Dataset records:
———

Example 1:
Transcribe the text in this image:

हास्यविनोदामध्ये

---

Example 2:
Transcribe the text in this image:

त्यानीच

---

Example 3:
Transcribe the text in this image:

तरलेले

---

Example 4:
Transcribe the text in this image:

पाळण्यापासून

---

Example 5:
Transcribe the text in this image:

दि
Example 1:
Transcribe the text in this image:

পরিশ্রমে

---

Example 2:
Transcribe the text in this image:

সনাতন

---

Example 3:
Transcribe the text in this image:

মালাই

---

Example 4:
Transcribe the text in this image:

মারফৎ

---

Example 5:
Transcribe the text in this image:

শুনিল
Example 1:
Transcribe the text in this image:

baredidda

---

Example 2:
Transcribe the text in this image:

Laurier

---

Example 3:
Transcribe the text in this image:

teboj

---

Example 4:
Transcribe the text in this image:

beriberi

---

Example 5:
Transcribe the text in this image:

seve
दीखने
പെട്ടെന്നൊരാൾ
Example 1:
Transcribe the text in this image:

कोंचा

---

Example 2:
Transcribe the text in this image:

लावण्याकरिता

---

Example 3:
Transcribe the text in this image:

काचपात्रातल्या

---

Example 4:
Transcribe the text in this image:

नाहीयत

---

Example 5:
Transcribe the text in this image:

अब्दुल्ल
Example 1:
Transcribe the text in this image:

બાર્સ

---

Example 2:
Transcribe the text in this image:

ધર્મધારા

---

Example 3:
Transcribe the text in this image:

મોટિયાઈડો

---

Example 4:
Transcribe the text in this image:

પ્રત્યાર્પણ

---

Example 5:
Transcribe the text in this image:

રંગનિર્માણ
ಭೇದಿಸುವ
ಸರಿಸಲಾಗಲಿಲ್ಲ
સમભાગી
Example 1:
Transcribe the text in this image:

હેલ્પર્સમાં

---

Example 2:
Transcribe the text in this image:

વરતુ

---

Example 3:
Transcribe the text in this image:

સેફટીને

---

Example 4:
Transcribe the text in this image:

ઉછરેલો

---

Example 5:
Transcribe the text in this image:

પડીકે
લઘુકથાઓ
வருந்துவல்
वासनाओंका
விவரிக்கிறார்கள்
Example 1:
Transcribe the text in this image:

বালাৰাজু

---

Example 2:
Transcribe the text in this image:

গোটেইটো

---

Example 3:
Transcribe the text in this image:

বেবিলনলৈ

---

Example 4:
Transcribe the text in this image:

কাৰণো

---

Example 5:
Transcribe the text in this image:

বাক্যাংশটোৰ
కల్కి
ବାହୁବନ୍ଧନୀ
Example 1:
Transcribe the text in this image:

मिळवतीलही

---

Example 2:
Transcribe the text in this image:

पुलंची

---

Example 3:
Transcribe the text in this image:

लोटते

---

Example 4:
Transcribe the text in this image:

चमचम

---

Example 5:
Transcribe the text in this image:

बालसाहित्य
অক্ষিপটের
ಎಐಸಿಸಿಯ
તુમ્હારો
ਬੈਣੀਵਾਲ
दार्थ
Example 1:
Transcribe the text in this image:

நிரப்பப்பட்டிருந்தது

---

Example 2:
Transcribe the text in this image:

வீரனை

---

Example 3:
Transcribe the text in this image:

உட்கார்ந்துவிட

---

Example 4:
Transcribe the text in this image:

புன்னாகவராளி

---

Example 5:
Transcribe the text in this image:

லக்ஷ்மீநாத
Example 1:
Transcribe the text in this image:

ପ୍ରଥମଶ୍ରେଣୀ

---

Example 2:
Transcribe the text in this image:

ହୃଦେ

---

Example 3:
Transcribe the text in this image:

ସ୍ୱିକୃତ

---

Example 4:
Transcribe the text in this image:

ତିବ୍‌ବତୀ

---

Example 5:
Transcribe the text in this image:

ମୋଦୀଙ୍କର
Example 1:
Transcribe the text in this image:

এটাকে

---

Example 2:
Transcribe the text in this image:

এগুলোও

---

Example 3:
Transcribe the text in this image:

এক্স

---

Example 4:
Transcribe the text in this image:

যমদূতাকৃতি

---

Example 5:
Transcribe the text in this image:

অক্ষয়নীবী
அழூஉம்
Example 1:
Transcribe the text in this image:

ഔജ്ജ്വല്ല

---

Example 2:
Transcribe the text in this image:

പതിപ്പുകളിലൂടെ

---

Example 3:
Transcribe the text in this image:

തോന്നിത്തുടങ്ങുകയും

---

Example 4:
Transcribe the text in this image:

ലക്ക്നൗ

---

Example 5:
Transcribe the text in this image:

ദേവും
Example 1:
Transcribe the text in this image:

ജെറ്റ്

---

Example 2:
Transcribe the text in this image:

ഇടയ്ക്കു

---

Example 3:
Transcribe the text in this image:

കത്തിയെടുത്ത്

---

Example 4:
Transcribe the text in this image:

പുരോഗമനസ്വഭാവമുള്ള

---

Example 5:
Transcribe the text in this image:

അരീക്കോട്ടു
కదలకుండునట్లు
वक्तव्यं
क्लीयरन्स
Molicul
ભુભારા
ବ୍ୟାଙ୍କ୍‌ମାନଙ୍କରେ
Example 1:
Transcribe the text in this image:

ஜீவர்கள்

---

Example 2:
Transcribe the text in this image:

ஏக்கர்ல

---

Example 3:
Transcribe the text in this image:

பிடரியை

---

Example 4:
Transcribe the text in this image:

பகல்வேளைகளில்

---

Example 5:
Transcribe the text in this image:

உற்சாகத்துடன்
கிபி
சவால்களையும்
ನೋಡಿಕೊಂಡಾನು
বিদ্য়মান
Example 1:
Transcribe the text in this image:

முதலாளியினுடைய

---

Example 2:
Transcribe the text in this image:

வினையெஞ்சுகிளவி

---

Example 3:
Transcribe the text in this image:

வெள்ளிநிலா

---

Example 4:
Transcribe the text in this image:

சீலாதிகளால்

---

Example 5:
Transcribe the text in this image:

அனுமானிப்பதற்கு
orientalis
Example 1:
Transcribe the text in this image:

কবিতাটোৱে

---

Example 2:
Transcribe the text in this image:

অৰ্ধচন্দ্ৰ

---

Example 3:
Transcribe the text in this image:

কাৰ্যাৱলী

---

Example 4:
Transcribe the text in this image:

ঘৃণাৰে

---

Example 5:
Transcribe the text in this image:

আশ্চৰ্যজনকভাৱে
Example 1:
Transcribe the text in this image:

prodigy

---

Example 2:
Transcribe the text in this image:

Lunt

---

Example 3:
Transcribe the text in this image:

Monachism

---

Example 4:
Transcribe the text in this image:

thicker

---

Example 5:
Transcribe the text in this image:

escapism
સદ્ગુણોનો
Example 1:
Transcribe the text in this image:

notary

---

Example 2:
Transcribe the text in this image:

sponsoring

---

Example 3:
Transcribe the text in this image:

———

EXERCISE BRIEF:
Copy the material word for word from its first line through the line containing "पाळण्यापासून", with both ends included.

OUTPUT FOR THIS EXERCISE:
Example 1:
Transcribe the text in this image:

हास्यविनोदामध्ये

---

Example 2:
Transcribe the text in this image:

त्यानीच

---

Example 3:
Transcribe the text in this image:

तरलेले

---

Example 4:
Transcribe the text in this image:

पाळण्यापासून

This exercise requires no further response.